Zoe took another swig, thinking that finishing the bottle would serve two purposes: one, removing the popping bubbles from her immediate vicinity, and two, dulling her senses. Maybe the next bottle would not pop quite so loudly.
One of her cats, Euler judging by the particular sound of his delicate claw-grips in the fabric, eased himself casually along the back of the sofa and spread out behind her, making almost no noise as he settled his furry warmth against her short-cropped dark hair. But he did make noise. He had a heartbeat, a breathing rhythm. As quiet as they might be, they were there, and with everything else shut out, Zoe knew she would soon begin to count them.
She stirred slightly, reaching for her cell phone. It lay uselessly on the arm of the sofa, turned off. She hadn’t turned it on in days. At the beginning, when she first came home from the case that had gotten her suspended, she had left it on. There had been messages, notifications, alerts, all ringing and buzzing and annoying the hell out of her until she switched it off. Then she would turn it on once a day, read the messages, turn it off. Now she didn’t even want to do that. It was too much.
Zoe wasn’t expecting anything new anyway. She had cut everyone off, shut them out, and over the weeks they had stopped trying. There would be nothing from work—after she had badly beaten the murderer who took the life of her partner, Special Agent Shelley Rose, SAIC Maitland had had no choice but to send her home. Not before she’d solved the case, and she took grim satisfaction in that. Not that it was enough. She’d still let it happen.

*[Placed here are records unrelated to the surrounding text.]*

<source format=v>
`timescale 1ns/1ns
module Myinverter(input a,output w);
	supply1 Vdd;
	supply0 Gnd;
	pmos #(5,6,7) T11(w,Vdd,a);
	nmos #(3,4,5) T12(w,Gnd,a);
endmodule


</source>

Let him kill Shelley right under her nose.
Zoe shifted her weight on the sofa, staring at the phone, calculating its dimensions, weight, the outline of each button on the side. Even the numbers were better than thinking about that.
And it wasn’t just the FBI who weren’t contacting her anymore. Zoe had been dating John for long enough to start trusting him, to think about telling him about the numbers; she’d even planned it, set a date. But after Shelley’s death, there didn’t seem to be any point in seeing him again.

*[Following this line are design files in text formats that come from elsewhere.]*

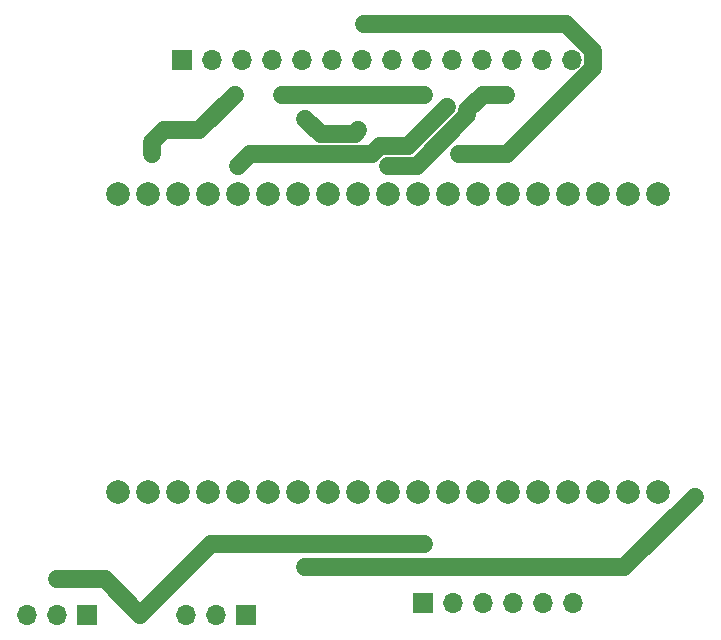
<source format=gbr>
%TF.GenerationSoftware,KiCad,Pcbnew,8.0.3*%
%TF.CreationDate,2025-03-24T19:08:41+01:00*%
%TF.ProjectId,PCB_1_Esp32_Screen,5043425f-315f-4457-9370-33325f536372,rev?*%
%TF.SameCoordinates,Original*%
%TF.FileFunction,Copper,L1,Top*%
%TF.FilePolarity,Positive*%
%FSLAX46Y46*%
G04 Gerber Fmt 4.6, Leading zero omitted, Abs format (unit mm)*
G04 Created by KiCad (PCBNEW 8.0.3) date 2025-03-24 19:08:41*
%MOMM*%
%LPD*%
G01*
G04 APERTURE LIST*
%TA.AperFunction,ComponentPad*%
%ADD10R,1.700000X1.700000*%
%TD*%
%TA.AperFunction,ComponentPad*%
%ADD11O,1.700000X1.700000*%
%TD*%
%TA.AperFunction,ComponentPad*%
%ADD12C,2.000000*%
%TD*%
%TA.AperFunction,ViaPad*%
%ADD13C,1.200000*%
%TD*%
%TA.AperFunction,Conductor*%
%ADD14C,1.500000*%
%TD*%
G04 APERTURE END LIST*
D10*
%TO.P,J4,1,Pin_1*%
%TO.N,+3.3V*%
X124000000Y-125000000D03*
D11*
%TO.P,J4,2,Pin_2*%
%TO.N,+5V*%
X121460000Y-125000000D03*
%TO.P,J4,3,Pin_3*%
%TO.N,GND*%
X118920000Y-125000000D03*
%TD*%
D10*
%TO.P,J3,1,Pin_1*%
%TO.N,unconnected-(J3-Pin_1-Pad1)*%
X118520000Y-78000000D03*
D11*
%TO.P,J3,2,Pin_2*%
%TO.N,MISO*%
X121060000Y-78000000D03*
%TO.P,J3,3,Pin_3*%
%TO.N,MOSI*%
X123600000Y-78000000D03*
%TO.P,J3,4,Pin_4*%
%TO.N,T_CS*%
X126140000Y-78000000D03*
%TO.P,J3,5,Pin_5*%
%TO.N,SCK*%
X128680000Y-78000000D03*
%TO.P,J3,6,Pin_6*%
%TO.N,MISO*%
X131220000Y-78000000D03*
%TO.P,J3,7,Pin_7*%
%TO.N,LED*%
X133760000Y-78000000D03*
%TO.P,J3,8,Pin_8*%
%TO.N,SCK*%
X136300000Y-78000000D03*
%TO.P,J3,9,Pin_9*%
%TO.N,MOSI*%
X138840000Y-78000000D03*
%TO.P,J3,10,Pin_10*%
%TO.N,DC*%
X141380000Y-78000000D03*
%TO.P,J3,11,Pin_11*%
%TO.N,RESET*%
X143920000Y-78000000D03*
%TO.P,J3,12,Pin_12*%
%TO.N,CS*%
X146460000Y-78000000D03*
%TO.P,J3,13,Pin_13*%
%TO.N,GND*%
X149000000Y-78000000D03*
%TO.P,J3,14,Pin_14*%
%TO.N,+3.3V*%
X151540000Y-78000000D03*
%TD*%
D10*
%TO.P,J2,1,Pin_1*%
%TO.N,+3.3V*%
X110525000Y-125000000D03*
D11*
%TO.P,J2,2,Pin_2*%
%TO.N,+5V*%
X107985000Y-125000000D03*
%TO.P,J2,3,Pin_3*%
%TO.N,GND*%
X105445000Y-125000000D03*
%TD*%
D10*
%TO.P,J1,1,Pin_1*%
%TO.N,+3.3V*%
X138920000Y-124000000D03*
D11*
%TO.P,J1,2,Pin_2*%
%TO.N,GND*%
X141460000Y-124000000D03*
%TO.P,J1,3,Pin_3*%
%TO.N,Trig*%
X144000000Y-124000000D03*
%TO.P,J1,4,Pin_4*%
%TO.N,Clock*%
X146540000Y-124000000D03*
%TO.P,J1,5,Pin_5*%
%TO.N,Data*%
X149080000Y-124000000D03*
%TO.P,J1,6,Pin_6*%
%TO.N,Analog_Pin1*%
X151620000Y-124000000D03*
%TD*%
D12*
%TO.P,ESP32_WROOM_KIT1,1,3v3*%
%TO.N,+3.3V*%
X113140000Y-114650000D03*
%TO.P,ESP32_WROOM_KIT1,2,EN*%
%TO.N,unconnected-(ESP32_WROOM_KIT1-EN-Pad2)*%
X115680000Y-114650000D03*
%TO.P,ESP32_WROOM_KIT1,3,GPIO36*%
%TO.N,Analog_Pin1*%
X118220000Y-114650000D03*
%TO.P,ESP32_WROOM_KIT1,4,GPIO39*%
%TO.N,unconnected-(ESP32_WROOM_KIT1-GPIO39-Pad4)*%
X120760000Y-114650000D03*
%TO.P,ESP32_WROOM_KIT1,5,GPIO34*%
%TO.N,unconnected-(ESP32_WROOM_KIT1-GPIO34-Pad5)*%
X123300000Y-114650000D03*
%TO.P,ESP32_WROOM_KIT1,6,GPIO35*%
%TO.N,unconnected-(ESP32_WROOM_KIT1-GPIO35-Pad6)*%
X125840000Y-114650000D03*
%TO.P,ESP32_WROOM_KIT1,7,GPIO32*%
%TO.N,unconnected-(ESP32_WROOM_KIT1-GPIO32-Pad7)*%
X128380000Y-114650000D03*
%TO.P,ESP32_WROOM_KIT1,8,GPIO33*%
%TO.N,unconnected-(ESP32_WROOM_KIT1-GPIO33-Pad8)*%
X130920000Y-114650000D03*
%TO.P,ESP32_WROOM_KIT1,9,GPIO25*%
%TO.N,Data*%
X133460000Y-114650000D03*
%TO.P,ESP32_WROOM_KIT1,10,GPIO26*%
%TO.N,Clock*%
X136000000Y-114650000D03*
%TO.P,ESP32_WROOM_KIT1,11,GPIO27*%
%TO.N,Trig*%
X138540000Y-114650000D03*
%TO.P,ESP32_WROOM_KIT1,12,GPIO14*%
%TO.N,unconnected-(ESP32_WROOM_KIT1-GPIO14-Pad12)*%
X141080000Y-114650000D03*
%TO.P,ESP32_WROOM_KIT1,13,GPIO12*%
%TO.N,unconnected-(ESP32_WROOM_KIT1-GPIO12-Pad13)*%
X143620000Y-114650000D03*
%TO.P,ESP32_WROOM_KIT1,14,GND*%
%TO.N,unconnected-(ESP32_WROOM_KIT1-GND-Pad14)*%
X146160000Y-114650000D03*
%TO.P,ESP32_WROOM_KIT1,15,GPIO13*%
%TO.N,unconnected-(ESP32_WROOM_KIT1-GPIO13-Pad15)*%
X148700000Y-114650000D03*
%TO.P,ESP32_WROOM_KIT1,16,GPIO9*%
%TO.N,unconnected-(ESP32_WROOM_KIT1-GPIO9-Pad16)*%
X151240000Y-114650000D03*
%TO.P,ESP32_WROOM_KIT1,17,GPIO10*%
%TO.N,unconnected-(ESP32_WROOM_KIT1-GPIO10-Pad17)*%
X153780000Y-114650000D03*
%TO.P,ESP32_WROOM_KIT1,18,GPIO11*%
%TO.N,unconnected-(ESP32_WROOM_KIT1-GPIO11-Pad18)*%
X156320000Y-114650000D03*
%TO.P,ESP32_WROOM_KIT1,19,5V*%
%TO.N,+5V*%
X158860000Y-114650000D03*
%TO.P,ESP32_WROOM_KIT1,20,GPIO6*%
%TO.N,unconnected-(ESP32_WROOM_KIT1-GPIO6-Pad20)*%
X158860000Y-89350000D03*
%TO.P,ESP32_WROOM_KIT1,21,GPIO7*%
%TO.N,unconnected-(ESP32_WROOM_KIT1-GPIO7-Pad21)*%
X156320000Y-89350000D03*
%TO.P,ESP32_WROOM_KIT1,22,GPIO8*%
%TO.N,unconnected-(ESP32_WROOM_KIT1-GPIO8-Pad22)*%
X153780000Y-89350000D03*
%TO.P,ESP32_WROOM_KIT1,23,GPIO15*%
%TO.N,unconnected-(ESP32_WROOM_KIT1-GPIO15-Pad23)*%
X151240000Y-89350000D03*
%TO.P,ESP32_WROOM_KIT1,24*%
%TO.N,N/C*%
X148700000Y-89350000D03*
%TO.P,ESP32_WROOM_KIT1,25,GPIO0*%
%TO.N,unconnected-(ESP32_WROOM_KIT1-GPIO0-Pad25)*%
X146160000Y-89350000D03*
%TO.P,ESP32_WROOM_KIT1,26,GPIO4*%
%TO.N,RESET*%
X143620000Y-89350000D03*
%TO.P,ESP32_WROOM_KIT1,27,GPIO16*%
%TO.N,LED*%
X141080000Y-89350000D03*
%TO.P,ESP32_WROOM_KIT1,28,GPIO17*%
%TO.N,T_CS*%
X138540000Y-89350000D03*
%TO.P,ESP32_WROOM_KIT1,29,GPIO5*%
%TO.N,CS*%
X136000000Y-89350000D03*
%TO.P,ESP32_WROOM_KIT1,30,GPIO18*%
%TO.N,SCK*%
X133460000Y-89350000D03*
%TO.P,ESP32_WROOM_KIT1,31,GPIO19*%
%TO.N,MISO*%
X130920000Y-89350000D03*
%TO.P,ESP32_WROOM_KIT1,32,GND*%
%TO.N,unconnected-(ESP32_WROOM_KIT1-GND-Pad32)*%
X128380000Y-89350000D03*
%TO.P,ESP32_WROOM_KIT1,33,GPIO21*%
%TO.N,unconnected-(ESP32_WROOM_KIT1-GPIO21-Pad33)*%
X125840000Y-89350000D03*
%TO.P,ESP32_WROOM_KIT1,34,GPIO2*%
%TO.N,DC*%
X123300000Y-89350000D03*
%TO.P,ESP32_WROOM_KIT1,35,GPIO1*%
%TO.N,unconnected-(ESP32_WROOM_KIT1-GPIO1-Pad35)*%
X120760000Y-89350000D03*
%TO.P,ESP32_WROOM_KIT1,36,GPIO22*%
%TO.N,unconnected-(ESP32_WROOM_KIT1-GPIO22-Pad36)*%
X118220000Y-89350000D03*
%TO.P,ESP32_WROOM_KIT1,37,GPIO23*%
%TO.N,MOSI*%
X115680000Y-89350000D03*
%TO.P,ESP32_WROOM_KIT1,38,GND*%
%TO.N,GND*%
X113140000Y-89350000D03*
%TD*%
D13*
%TO.N,LED*%
X142000000Y-86000000D03*
X134000000Y-75000000D03*
%TO.N,SCK*%
X133460000Y-84000000D03*
X129000000Y-83000000D03*
%TO.N,DC*%
X123300000Y-87000000D03*
X141000000Y-82000000D03*
%TO.N,CS*%
X146000000Y-81000000D03*
X136000000Y-87000000D03*
%TO.N,T_CS*%
X139000000Y-81000000D03*
X127000000Y-81000000D03*
%TO.N,MOSI*%
X116000000Y-86000000D03*
X123000000Y-81000000D03*
%TO.N,+3.3V*%
X162000000Y-115000000D03*
%TO.N,GND*%
X139000000Y-119000000D03*
X108000000Y-122000000D03*
X115000000Y-125000000D03*
%TO.N,+3.3V*%
X129000000Y-121000000D03*
X138000000Y-121000000D03*
%TD*%
D14*
%TO.N,LED*%
X146085585Y-86000000D02*
X142000000Y-86000000D01*
X153340000Y-78745585D02*
X146085585Y-86000000D01*
X153340000Y-77254415D02*
X153340000Y-78745585D01*
X151085585Y-75000000D02*
X153340000Y-77254415D01*
X134000000Y-75000000D02*
X151085585Y-75000000D01*
%TO.N,CS*%
X138404164Y-87000000D02*
X136000000Y-87000000D01*
X142700000Y-82300000D02*
X142700000Y-82704164D01*
X142700000Y-82704164D02*
X138404164Y-87000000D01*
X146000000Y-81000000D02*
X144000000Y-81000000D01*
X144000000Y-81000000D02*
X142700000Y-82300000D01*
%TO.N,T_CS*%
X139000000Y-81000000D02*
X127000000Y-81000000D01*
%TO.N,SCK*%
X130300000Y-84300000D02*
X129000000Y-83000000D01*
X133460000Y-84000000D02*
X133160000Y-84300000D01*
X133160000Y-84300000D02*
X130300000Y-84300000D01*
%TO.N,DC*%
X134595837Y-86000000D02*
X135295837Y-85300000D01*
X137700000Y-85300000D02*
X141000000Y-82000000D01*
X124300000Y-86000000D02*
X134595837Y-86000000D01*
X123300000Y-87000000D02*
X124300000Y-86000000D01*
X135295837Y-85300000D02*
X137700000Y-85300000D01*
%TO.N,MOSI*%
X117000000Y-84000000D02*
X116000000Y-85000000D01*
X120000000Y-84000000D02*
X117000000Y-84000000D01*
X123000000Y-81000000D02*
X120000000Y-84000000D01*
X116000000Y-85000000D02*
X116000000Y-86000000D01*
%TO.N,+3.3V*%
X138000000Y-121000000D02*
X156000000Y-121000000D01*
X156000000Y-121000000D02*
X162000000Y-115000000D01*
%TO.N,GND*%
X121000000Y-119000000D02*
X115000000Y-125000000D01*
X139000000Y-119000000D02*
X121000000Y-119000000D01*
X112000000Y-122000000D02*
X108000000Y-122000000D01*
X115000000Y-125000000D02*
X112000000Y-122000000D01*
%TO.N,+3.3V*%
X138000000Y-121000000D02*
X129000000Y-121000000D01*
%TD*%
M02*

</source>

He’d called daily at first. Then texts, three a day, two a day, one a day. They had petered out rapidly, until John stopped trying. He’d sent her a message that she had by now memorized: I’ll be here if/when you want to talk.

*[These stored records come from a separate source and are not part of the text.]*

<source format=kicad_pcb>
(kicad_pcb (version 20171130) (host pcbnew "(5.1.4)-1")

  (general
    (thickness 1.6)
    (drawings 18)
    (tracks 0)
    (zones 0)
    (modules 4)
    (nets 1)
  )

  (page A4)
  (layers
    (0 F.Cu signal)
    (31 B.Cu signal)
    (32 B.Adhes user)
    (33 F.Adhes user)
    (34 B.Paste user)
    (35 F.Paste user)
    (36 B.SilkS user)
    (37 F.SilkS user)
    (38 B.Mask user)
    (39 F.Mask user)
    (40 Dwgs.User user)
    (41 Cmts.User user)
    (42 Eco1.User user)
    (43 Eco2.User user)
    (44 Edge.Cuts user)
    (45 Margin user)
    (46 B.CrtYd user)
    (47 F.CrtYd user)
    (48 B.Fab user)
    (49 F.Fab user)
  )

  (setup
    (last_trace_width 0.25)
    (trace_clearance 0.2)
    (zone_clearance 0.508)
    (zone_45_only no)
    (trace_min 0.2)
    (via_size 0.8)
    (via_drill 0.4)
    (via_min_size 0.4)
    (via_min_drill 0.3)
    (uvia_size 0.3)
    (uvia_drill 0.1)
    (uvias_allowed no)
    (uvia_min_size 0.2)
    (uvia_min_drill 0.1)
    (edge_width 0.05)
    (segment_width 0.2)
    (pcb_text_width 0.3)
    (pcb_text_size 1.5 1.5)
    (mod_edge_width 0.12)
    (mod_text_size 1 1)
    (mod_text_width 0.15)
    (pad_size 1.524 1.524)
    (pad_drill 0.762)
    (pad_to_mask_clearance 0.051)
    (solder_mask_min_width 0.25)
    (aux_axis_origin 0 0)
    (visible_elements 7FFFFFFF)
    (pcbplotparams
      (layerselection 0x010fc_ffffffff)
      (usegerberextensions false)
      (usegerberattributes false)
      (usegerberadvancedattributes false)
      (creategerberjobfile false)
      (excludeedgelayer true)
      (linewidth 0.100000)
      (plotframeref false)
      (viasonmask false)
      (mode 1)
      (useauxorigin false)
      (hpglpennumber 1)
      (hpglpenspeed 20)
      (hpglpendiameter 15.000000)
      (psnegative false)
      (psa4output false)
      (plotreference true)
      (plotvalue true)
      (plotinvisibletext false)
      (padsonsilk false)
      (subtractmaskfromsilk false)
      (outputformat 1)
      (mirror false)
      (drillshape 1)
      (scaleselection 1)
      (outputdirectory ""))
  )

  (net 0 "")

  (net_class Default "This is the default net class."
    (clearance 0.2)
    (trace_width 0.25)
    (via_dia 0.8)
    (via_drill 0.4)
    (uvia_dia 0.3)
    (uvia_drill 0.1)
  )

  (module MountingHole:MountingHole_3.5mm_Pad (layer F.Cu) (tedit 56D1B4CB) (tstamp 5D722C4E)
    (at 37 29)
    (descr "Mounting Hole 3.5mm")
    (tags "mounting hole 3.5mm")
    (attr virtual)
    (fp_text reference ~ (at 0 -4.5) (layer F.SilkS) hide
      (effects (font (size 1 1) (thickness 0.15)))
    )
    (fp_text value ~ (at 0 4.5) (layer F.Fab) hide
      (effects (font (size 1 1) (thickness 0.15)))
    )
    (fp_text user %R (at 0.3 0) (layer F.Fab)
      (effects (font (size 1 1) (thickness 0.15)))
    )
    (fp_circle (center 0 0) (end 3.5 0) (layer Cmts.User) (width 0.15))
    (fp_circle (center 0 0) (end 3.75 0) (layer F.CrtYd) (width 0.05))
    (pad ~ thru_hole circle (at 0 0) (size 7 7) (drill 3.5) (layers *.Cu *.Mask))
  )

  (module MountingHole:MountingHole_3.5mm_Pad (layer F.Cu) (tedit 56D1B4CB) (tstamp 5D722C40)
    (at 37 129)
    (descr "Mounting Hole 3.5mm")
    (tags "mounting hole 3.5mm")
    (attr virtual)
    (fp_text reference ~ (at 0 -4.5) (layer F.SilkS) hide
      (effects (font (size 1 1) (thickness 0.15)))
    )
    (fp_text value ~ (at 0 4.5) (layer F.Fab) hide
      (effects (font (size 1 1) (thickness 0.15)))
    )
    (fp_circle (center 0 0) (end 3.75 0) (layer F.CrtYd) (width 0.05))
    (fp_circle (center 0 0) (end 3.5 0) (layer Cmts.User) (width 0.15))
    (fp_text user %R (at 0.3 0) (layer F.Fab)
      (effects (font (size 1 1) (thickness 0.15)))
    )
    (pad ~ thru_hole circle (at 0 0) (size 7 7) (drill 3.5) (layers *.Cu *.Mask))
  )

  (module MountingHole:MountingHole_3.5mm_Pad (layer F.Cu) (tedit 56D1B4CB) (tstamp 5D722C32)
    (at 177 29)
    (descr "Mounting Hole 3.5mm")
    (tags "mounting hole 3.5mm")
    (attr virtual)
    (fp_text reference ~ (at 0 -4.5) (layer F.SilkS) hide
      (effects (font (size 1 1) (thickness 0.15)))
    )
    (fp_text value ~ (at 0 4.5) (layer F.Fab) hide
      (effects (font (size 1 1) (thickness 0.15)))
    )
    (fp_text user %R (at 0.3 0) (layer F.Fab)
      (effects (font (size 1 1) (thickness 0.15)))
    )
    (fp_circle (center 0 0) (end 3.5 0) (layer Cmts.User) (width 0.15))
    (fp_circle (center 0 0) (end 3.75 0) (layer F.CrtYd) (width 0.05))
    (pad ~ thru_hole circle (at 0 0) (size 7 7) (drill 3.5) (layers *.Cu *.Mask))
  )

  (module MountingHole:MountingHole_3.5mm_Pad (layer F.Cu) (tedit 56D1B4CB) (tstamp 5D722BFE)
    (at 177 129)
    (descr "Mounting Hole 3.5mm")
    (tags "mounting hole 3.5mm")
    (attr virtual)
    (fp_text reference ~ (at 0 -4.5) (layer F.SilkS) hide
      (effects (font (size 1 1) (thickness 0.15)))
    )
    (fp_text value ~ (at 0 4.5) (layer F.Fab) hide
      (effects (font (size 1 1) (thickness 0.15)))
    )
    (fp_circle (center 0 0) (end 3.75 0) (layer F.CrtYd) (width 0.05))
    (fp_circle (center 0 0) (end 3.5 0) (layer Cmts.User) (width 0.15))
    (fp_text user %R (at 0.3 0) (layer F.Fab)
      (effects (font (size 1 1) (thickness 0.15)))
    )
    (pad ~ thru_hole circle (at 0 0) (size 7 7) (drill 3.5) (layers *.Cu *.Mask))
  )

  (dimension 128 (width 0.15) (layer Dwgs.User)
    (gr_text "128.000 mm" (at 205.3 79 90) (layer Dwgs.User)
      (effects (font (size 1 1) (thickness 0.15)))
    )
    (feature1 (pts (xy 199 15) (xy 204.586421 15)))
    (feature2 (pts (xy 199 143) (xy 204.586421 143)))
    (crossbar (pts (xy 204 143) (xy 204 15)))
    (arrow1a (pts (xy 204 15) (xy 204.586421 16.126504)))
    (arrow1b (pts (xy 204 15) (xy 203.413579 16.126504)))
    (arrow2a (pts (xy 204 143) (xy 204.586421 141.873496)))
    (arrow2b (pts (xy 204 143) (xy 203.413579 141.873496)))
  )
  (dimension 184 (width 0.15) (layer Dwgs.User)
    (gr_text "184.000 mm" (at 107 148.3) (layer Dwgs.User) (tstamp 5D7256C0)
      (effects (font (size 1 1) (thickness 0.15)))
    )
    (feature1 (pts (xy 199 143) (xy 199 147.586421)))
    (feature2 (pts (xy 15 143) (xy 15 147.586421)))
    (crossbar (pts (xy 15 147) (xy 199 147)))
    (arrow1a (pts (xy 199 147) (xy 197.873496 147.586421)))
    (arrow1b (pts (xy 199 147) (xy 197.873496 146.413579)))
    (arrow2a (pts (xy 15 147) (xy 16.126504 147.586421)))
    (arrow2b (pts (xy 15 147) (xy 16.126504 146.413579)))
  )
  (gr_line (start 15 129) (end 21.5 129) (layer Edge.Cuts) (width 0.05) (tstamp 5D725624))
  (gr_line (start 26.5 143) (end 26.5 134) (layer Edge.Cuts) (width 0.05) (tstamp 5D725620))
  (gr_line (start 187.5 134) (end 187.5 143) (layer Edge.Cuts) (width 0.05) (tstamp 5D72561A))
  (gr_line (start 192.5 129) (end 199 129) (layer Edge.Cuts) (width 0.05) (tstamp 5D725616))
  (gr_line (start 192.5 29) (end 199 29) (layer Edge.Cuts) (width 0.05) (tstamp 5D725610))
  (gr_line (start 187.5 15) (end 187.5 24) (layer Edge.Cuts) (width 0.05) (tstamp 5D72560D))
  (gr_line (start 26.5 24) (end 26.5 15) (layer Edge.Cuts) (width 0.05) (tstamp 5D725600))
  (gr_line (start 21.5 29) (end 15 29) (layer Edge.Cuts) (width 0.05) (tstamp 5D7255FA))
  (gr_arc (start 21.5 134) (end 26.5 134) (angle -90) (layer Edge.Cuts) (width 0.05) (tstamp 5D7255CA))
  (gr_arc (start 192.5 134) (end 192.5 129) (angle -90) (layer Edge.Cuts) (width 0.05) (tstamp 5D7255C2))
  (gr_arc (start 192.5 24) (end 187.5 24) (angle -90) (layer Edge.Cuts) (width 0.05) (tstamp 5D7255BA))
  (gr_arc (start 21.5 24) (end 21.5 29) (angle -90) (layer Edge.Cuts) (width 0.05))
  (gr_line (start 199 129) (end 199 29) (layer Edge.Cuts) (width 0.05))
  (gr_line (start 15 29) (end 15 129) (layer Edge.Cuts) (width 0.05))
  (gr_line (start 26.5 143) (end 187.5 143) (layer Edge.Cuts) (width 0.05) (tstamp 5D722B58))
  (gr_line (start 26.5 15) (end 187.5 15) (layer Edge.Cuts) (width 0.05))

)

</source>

Nine words. Thirty-eight characters. And that was the last message he had sent, twenty-seven days ago. Zoe knew without looking, because her internal clock wouldn’t stop counting, that it was a few hours away from being twenty-eight. Each day slipped away with the same intolerable length, an equal measurement stretching out behind her and in front of her, the same thing over and over again for as far as she could see.